▶ **Stored data entries**
········

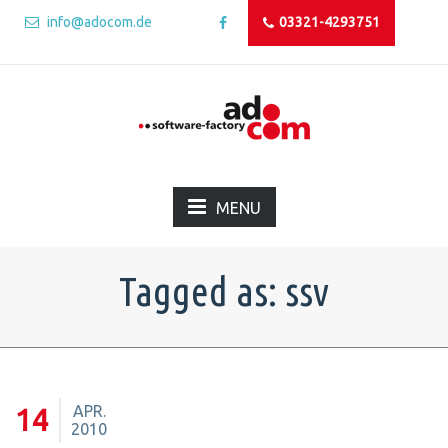
info@adocom.de
03321-4293751
MENU
Tagged as: ssv
APR.
14
2010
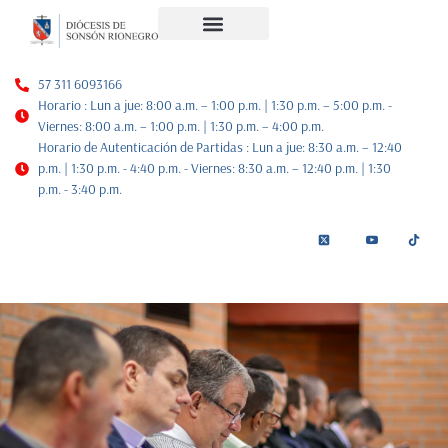
Noticias Diocesanas
Nuestra Historia
Plan de Pastoral
57 311 6093166
Horario : Lun a jue: 8:00 a.m. – 1:00 p.m. | 1:30 p.m. – 5:00 p.m. -
Viernes: 8:00 a.m. – 1:00 p.m. | 1:30 p.m. – 4:00 p.m.
Horario de Autenticación de Partidas : Lun a jue: 8:30 a.m. – 12:40
p.m. | 1:30 p.m. - 4:40 p.m. - Viernes: 8:30 a.m. – 12:40 p.m. | 1:30
p.m. - 3:40 p.m.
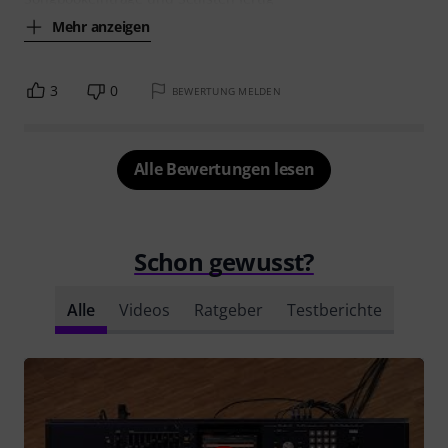
Mehr anzeigen
3
0
BEWERTUNG MELDEN
Alle Bewertungen lesen
Schon gewusst?
Alle
Videos
Ratgeber
Testberichte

········

The range to set down runs from the line containing "Viernes: 8:00 a.m." through the final line of the data, both ends included; give it exactly and drop the pictures.

▶ **RESPONSE TO THIS EXERCISE**
Viernes: 8:00 a.m. – 1:00 p.m. | 1:30 p.m. – 4:00 p.m.
Horario de Autenticación de Partidas : Lun a jue: 8:30 a.m. – 12:40
p.m. | 1:30 p.m. - 4:40 p.m. - Viernes: 8:30 a.m. – 12:40 p.m. | 1:30
p.m. - 3:40 p.m.
Mehr anzeigen
3
0
BEWERTUNG MELDEN
Alle Bewertungen lesen
Schon gewusst?
Alle
Videos
Ratgeber
Testberichte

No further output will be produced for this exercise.